Activity ▸
Answer these questions about the forum posts below:
(a) What does the first poster say they are dreading?
(b) At what time on 15/08/2018 did nibblingandbiting post?
(c) According to nibblingandbiting, why is the ex-friend no longer in the poster's life?

Text section ▸
----------
Good to get another perspective too, I really don't want to do it, I'm just torn because I've never been in a situation like this before.

I think she would just drag me, and things down.

OP posts:
Anonymumm · 15/08/2018 17:37

I'm actually dreading the school run, as I'll see her then and I don't really want to be anywhere near her, which isn't me, but I just don't have the time nor the emotional energy for her childish manipulative behaviour, plus, I think if I even let her see a glint of light at the edge of the door, she'll ram it open and I'll be back to square one.

OP posts:
nibblingandbiting · 15/08/2018 17:54

Why all the worry about an ex-friend.
They are no longer in your life because the friendship isn't there anymore. No need to invite.
Yes, I know mutual friends are also going to be there. But by the logic of inviting her because of this, it also means that every get-together - party, wedding, christening, landmark birthday etc for however many years, she's going to get invited. Madness.
----------
(Dataset entries)
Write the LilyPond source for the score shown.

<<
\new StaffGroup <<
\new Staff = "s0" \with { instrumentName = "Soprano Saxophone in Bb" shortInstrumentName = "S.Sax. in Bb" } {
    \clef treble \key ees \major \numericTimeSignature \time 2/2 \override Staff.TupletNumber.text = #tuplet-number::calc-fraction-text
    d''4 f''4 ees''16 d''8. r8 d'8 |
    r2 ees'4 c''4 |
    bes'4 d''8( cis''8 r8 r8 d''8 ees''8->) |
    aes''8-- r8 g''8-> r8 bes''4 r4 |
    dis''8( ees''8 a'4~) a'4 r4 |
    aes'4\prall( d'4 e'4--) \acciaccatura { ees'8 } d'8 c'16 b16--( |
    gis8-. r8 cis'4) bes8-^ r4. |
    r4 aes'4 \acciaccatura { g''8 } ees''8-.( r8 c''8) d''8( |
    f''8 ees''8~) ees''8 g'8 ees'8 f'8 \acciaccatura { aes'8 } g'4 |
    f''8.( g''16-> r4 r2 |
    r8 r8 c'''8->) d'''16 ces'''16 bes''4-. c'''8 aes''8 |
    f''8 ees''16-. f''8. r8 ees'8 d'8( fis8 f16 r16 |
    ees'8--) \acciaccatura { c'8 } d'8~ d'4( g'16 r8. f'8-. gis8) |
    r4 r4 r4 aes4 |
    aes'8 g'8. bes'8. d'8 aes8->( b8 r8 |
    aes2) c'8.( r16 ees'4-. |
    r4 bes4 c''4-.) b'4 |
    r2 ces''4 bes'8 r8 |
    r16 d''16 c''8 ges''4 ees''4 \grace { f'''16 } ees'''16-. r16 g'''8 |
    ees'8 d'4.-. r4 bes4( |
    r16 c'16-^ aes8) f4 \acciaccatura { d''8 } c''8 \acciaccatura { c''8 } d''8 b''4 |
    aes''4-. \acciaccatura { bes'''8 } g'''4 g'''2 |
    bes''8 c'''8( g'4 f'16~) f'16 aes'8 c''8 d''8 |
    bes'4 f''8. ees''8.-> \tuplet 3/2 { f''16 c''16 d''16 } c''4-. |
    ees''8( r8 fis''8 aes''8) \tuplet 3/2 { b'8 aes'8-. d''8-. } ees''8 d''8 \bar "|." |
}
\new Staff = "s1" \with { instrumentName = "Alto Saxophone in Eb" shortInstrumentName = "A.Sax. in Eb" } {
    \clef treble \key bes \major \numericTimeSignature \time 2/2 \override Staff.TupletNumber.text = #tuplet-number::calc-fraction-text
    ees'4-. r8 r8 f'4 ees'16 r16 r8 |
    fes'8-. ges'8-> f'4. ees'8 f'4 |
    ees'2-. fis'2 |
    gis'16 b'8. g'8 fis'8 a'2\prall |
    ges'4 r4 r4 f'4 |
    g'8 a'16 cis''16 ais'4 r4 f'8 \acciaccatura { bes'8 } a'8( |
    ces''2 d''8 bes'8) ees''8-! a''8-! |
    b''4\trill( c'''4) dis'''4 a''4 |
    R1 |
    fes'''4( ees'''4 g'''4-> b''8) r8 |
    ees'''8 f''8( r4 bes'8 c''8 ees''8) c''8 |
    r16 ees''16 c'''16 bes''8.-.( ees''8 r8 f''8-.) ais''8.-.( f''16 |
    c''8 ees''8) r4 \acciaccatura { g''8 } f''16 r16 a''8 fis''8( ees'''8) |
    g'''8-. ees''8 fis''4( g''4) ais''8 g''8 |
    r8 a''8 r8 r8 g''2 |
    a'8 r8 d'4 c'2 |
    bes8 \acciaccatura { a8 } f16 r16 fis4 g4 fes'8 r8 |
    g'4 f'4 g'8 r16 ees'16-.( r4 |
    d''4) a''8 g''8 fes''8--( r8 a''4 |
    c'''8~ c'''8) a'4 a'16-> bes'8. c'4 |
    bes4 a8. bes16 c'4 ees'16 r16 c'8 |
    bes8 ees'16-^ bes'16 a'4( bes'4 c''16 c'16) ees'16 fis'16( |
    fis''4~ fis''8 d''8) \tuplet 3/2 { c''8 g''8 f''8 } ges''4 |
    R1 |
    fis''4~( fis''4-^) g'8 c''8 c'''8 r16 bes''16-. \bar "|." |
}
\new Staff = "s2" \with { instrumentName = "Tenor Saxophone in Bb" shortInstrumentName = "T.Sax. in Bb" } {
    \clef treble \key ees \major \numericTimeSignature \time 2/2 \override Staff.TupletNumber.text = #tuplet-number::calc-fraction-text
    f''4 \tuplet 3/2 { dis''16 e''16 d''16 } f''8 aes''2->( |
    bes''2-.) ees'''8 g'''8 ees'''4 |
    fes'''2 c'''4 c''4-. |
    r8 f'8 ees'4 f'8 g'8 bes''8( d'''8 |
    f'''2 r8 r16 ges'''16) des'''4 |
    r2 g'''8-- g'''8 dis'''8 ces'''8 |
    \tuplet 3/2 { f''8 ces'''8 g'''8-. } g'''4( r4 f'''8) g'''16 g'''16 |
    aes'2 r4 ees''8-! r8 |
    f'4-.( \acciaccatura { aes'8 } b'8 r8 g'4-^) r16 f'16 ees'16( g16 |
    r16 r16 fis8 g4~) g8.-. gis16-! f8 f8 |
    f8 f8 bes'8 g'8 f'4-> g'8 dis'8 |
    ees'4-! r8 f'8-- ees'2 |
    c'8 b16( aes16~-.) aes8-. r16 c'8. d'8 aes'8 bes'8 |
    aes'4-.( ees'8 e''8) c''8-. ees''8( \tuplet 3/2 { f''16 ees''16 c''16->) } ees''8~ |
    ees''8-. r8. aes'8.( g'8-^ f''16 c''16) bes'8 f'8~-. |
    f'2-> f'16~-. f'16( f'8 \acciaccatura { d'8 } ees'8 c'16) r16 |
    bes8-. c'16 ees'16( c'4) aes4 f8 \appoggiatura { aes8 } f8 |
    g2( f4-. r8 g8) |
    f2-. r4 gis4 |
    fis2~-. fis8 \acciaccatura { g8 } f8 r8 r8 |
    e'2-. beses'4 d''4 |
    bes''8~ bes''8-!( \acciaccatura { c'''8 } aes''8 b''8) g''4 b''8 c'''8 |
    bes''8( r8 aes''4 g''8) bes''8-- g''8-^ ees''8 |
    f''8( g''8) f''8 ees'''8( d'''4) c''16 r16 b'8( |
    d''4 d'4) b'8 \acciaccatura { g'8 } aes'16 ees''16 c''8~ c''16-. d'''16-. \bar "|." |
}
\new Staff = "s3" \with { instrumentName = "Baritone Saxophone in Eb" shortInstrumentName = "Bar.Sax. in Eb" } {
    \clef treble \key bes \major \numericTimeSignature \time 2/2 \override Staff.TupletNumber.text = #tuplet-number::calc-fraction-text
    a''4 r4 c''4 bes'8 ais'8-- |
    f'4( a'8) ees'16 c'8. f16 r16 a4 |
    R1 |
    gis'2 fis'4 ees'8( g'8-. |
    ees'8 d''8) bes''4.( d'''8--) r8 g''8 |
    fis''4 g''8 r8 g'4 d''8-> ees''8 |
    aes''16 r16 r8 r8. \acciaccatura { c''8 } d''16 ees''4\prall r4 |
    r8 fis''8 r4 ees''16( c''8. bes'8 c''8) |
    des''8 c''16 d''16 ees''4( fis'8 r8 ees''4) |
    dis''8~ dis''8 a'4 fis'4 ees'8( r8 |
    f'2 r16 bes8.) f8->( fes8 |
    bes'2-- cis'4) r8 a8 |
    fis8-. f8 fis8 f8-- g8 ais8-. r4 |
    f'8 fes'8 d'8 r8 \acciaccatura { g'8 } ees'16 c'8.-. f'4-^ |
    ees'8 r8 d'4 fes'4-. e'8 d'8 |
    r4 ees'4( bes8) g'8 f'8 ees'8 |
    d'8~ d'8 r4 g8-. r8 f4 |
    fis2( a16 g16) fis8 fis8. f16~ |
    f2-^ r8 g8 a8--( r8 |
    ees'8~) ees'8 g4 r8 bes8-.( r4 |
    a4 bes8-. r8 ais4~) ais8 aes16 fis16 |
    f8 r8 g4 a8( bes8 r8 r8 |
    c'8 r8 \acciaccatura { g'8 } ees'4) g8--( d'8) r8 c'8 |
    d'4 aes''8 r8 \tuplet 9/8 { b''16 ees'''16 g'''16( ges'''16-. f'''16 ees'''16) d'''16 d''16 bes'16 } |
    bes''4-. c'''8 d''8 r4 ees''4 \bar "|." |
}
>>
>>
----------
The answer ▸
(a) The school run.
(b) 17:54.
(c) Because the friendship isn't there anymore.